Develop a model using DEEP DS template

1. Prepare DEEP DS environment

Install cookiecutter (if not yet done)

$ pip install cookiecutter

Run the DEEP DS cookiecutter template

$ cookiecutter https://github.com/indigo-dc/cookiecutter-data-science

Answer all questions from DEEP DS cookiecutter template with attentions to repo_name i.e. the name of your github repositories, etc. This creates two project directories:

~/DEEP-OC-your_project
~/your_project

Go to github.com/your_account and create corresponding repositories: DEEP-OC-your_project and your_project Do git push origin master in both created directories. This puts your initial code to github.

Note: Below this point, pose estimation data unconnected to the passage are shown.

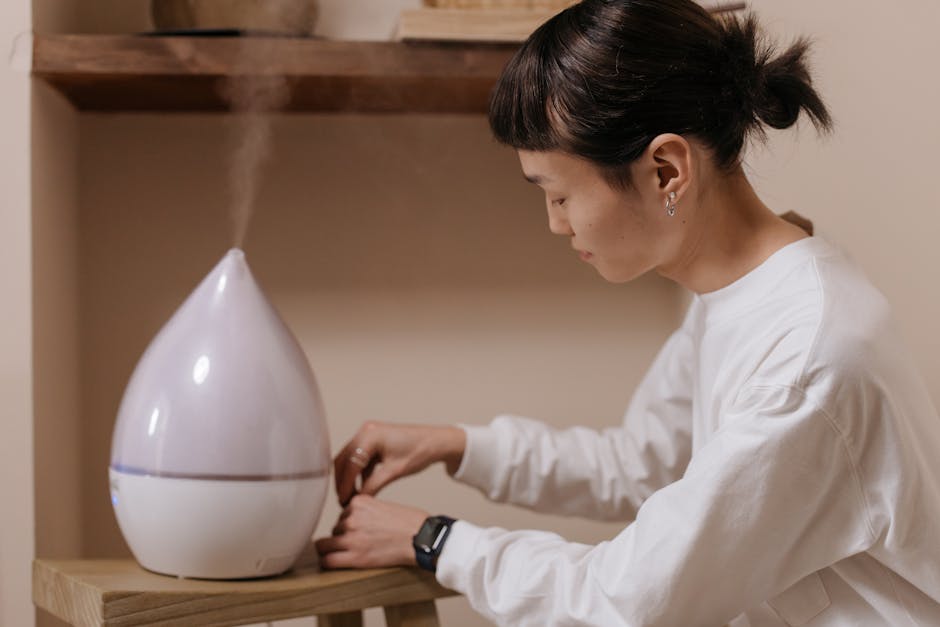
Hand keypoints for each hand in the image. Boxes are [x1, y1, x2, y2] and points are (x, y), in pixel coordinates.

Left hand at [315, 494, 428, 568]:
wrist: (422, 538)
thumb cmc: (410, 523)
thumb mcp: (383, 506)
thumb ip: (365, 511)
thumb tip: (348, 521)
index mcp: (359, 502)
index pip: (342, 514)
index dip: (350, 524)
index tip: (360, 531)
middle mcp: (352, 517)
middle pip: (335, 529)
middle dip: (342, 536)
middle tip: (359, 544)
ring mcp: (351, 537)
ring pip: (326, 545)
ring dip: (337, 549)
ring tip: (355, 553)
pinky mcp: (355, 556)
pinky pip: (327, 560)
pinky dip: (328, 562)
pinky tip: (334, 563)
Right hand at [334, 421, 465, 505]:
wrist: (436, 442)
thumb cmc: (419, 452)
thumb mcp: (394, 472)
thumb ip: (373, 485)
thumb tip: (357, 500)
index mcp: (370, 435)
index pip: (350, 463)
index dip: (345, 485)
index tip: (343, 501)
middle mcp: (366, 431)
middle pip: (344, 459)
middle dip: (343, 481)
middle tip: (344, 501)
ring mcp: (368, 433)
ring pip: (350, 458)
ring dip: (349, 477)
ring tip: (351, 497)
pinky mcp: (373, 440)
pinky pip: (359, 457)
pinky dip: (358, 472)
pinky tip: (361, 488)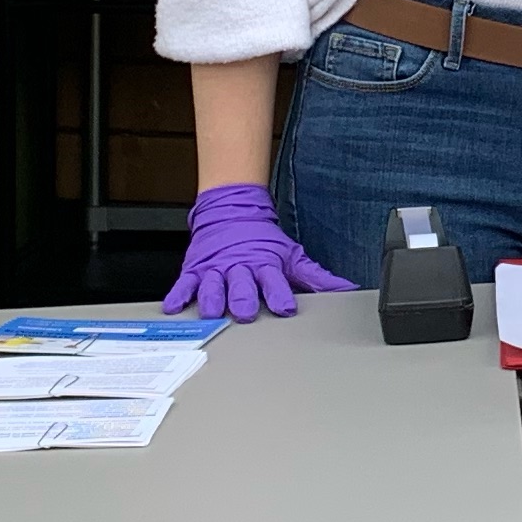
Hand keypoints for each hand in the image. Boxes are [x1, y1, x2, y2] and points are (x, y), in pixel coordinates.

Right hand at [169, 182, 354, 321]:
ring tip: (211, 311)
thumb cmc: (263, 240)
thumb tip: (347, 289)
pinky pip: (185, 284)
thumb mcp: (292, 256)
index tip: (285, 307)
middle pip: (240, 285)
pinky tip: (175, 307)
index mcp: (264, 264)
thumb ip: (316, 277)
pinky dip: (179, 295)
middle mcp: (239, 267)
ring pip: (212, 286)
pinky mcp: (195, 269)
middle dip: (242, 299)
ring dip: (212, 298)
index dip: (280, 294)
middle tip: (244, 312)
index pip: (273, 281)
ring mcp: (215, 268)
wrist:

2. Improve the initial code of the model

The structure of your_project created using DEEP DS template contains the following core items needed to develop a DEEP DS model:

requirements.txt
data/
models/
{{repo_name}}/dataset/make_dataset.py
{{repo_name}}/features/build_features.py
{{repo_name}}/models/model.py

2.1 Installing development requirements

Modify requirements.txt according to your needs (e.g. add more libraries) then run

$ pip install -r requirements.txt

You can modify and add more source files and put them accordingly into the directory structure.

2.2 Make datasets

Source files in this directory aim to manipulate raw datasets. The output of this step is also raw data, but cleaned and/or pre-formatted.

{{repo_name}}/dataset/make_dataset.py
{{repo_name}}/dataset/

2.3 Build features

This step takes the output from the previous step Make datasets and creates train, test as well as validation ML data from raw but cleaned and pre-formatted data. The realisation of this step depends on the concrete use case, the aim of the application as well as available technological backgrounds (e.g. high-performance supports for data processing).

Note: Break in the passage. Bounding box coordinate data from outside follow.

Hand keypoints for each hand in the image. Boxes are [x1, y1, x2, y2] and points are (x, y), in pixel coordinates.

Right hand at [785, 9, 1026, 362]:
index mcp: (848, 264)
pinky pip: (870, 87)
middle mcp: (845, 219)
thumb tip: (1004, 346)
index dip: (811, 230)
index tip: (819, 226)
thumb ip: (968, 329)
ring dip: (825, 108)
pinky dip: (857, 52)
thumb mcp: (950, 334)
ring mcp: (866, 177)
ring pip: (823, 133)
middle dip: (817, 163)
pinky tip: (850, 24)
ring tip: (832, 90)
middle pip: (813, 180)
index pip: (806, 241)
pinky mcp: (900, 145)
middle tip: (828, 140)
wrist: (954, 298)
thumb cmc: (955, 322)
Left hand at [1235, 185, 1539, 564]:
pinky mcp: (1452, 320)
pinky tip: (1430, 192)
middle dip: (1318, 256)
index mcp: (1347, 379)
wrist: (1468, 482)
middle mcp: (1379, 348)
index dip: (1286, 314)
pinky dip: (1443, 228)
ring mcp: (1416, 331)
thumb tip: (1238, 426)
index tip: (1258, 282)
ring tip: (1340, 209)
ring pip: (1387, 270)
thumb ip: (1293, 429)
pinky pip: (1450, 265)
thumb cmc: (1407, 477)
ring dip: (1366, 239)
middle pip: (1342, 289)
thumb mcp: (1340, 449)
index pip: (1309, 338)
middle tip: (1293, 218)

{{repo_name}}/features/build_features.py
{{repo_name}}/features/

2.4 Develop models

This step deals with the most interesting phase in ML i.e. modelling. The most important thing of DEEP DS models is located in model.py containing DEEP entry point implementations. DEEP entry points are defined using API methods. You don’t need to implement all of them, just the ones you need.

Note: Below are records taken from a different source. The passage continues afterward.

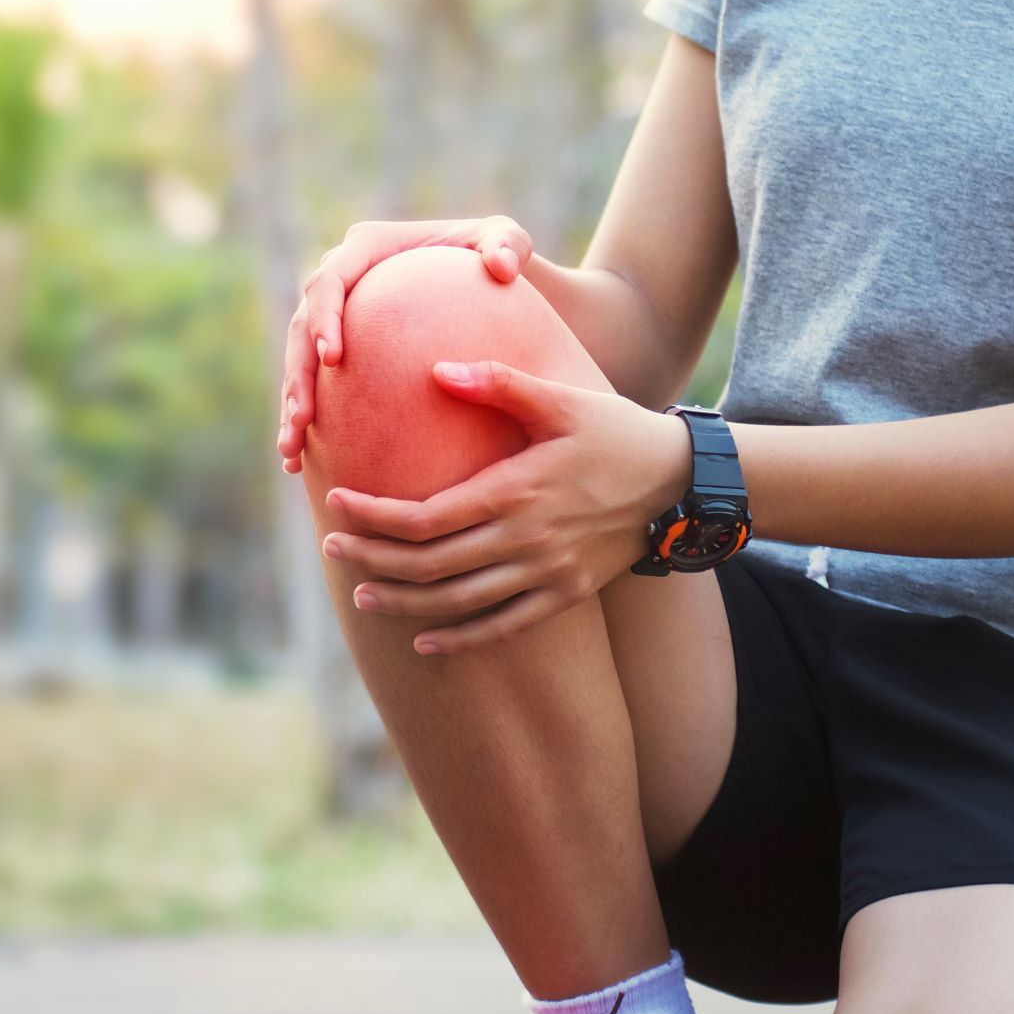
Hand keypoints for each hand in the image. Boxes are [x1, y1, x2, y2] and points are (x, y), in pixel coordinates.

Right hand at [277, 215, 533, 473]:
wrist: (490, 290)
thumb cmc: (501, 261)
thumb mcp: (509, 245)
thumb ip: (509, 245)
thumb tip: (500, 267)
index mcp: (367, 248)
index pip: (331, 280)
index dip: (324, 318)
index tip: (334, 358)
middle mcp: (342, 281)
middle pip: (301, 328)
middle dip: (298, 375)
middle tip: (303, 418)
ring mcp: (337, 320)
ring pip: (300, 364)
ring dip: (291, 407)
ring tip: (291, 451)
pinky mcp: (340, 354)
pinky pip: (317, 390)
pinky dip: (305, 425)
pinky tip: (298, 466)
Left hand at [321, 360, 690, 654]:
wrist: (682, 484)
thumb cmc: (617, 432)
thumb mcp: (562, 398)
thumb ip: (498, 382)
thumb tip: (436, 371)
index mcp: (515, 490)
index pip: (425, 515)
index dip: (374, 516)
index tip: (337, 505)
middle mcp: (525, 540)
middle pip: (430, 564)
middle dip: (373, 559)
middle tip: (331, 549)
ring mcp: (546, 574)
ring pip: (458, 602)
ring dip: (404, 602)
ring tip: (363, 595)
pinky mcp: (565, 595)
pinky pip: (503, 626)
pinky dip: (461, 639)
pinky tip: (425, 643)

{{repo_name}}/models/model.py
{{repo_name}}/models/

3. Create a python installable package for your model

To create a python installable package the initial directory structure should look something like this:

your_model_package/
        your_model_package/
                __init__.py
        setup.py
        setup.cfg
        requirements.txt
        LICENSE
        README
  • The top level directory will be the root of your repo, e.g. your_model_package.git. The subdir, also called your_model_package, is the actual python module.
  • setup.py is the build script for setuptools. It tells setuptools about your package (such as the name and version) as well as which code files to include. You can find an example of a setup.py file here. For the official documentation on how to write your setup script, you can go here.
  • setup.cfg can be used to get some information from the user, or from the user’s system in order to proceed. Configuration files also let you providedefault values for any command option. An example of a setup.cfg file can be found here. The official python documentation on the setup configuration file can be found here.
  • requirements.txt contains any external requirement needed to run the package. You can see an example of a requirements file here. An example of a requirements file can be found here.
  • The README file will contain information on how to run the package or anything else that you may find useful for someone running your package.
  • LICENSE It’s important for every package uploaded to the Python Package Index to include a license. This tells users who install your package the terms under which they can use your package. For help choosing a license, go here.

To see how to install your model package, check the Dockerfile in the next section.

4. Create a docker container for your model

Once your model is well in place, you can encapsulate it by creating a docker container. For this you need to create a Dockerfile. This file will contain the information about the Docker, including the type of operating system you want to run on and the packages you need installed to make your package run.

The simplest Dockerfile could look like this:

FROM ubuntu:18.04

WORKDIR /srv

#Download and install your model package
RUN git clone https://github.com/your_git/your_model_package && \
cd image-classification-tf && \
python -m pip install -e . && \
cd ..

#Install DEEPaaS
pip install deepaas

# Install rclone
RUN wget https://downloads.rclone.org/rclone-current-linux-amd64.deb && \
dpkg -i rclone-current-linux-amd64.deb && \
apt install -f && \
rm rclone-current-linux-amd64.deb && \
apt-get clean && \
rm -rf /var/lib/apt/lists/* && \
rm -rf /root/.cache/pip/* && \
rm -rf /tmp/*

# Expose API on port 5000 and tensorboard on port 6006
EXPOSE 5000 6006

CMD deepaas-run --listen-ip 0.0.0.0

For more details on rclone or on DEEPaas API you can check here and here respectively.

If you want to see an example of a more complex Dockerfile, you can check it here.

In order to compile the Dockerfile, you should choose a name for the container and use the docker build command:

docker build -t your_container_name -f Dockerfile

You can then upload it to Docker hub so that you can download the already compiled image directly. To do so, follow the instructions here.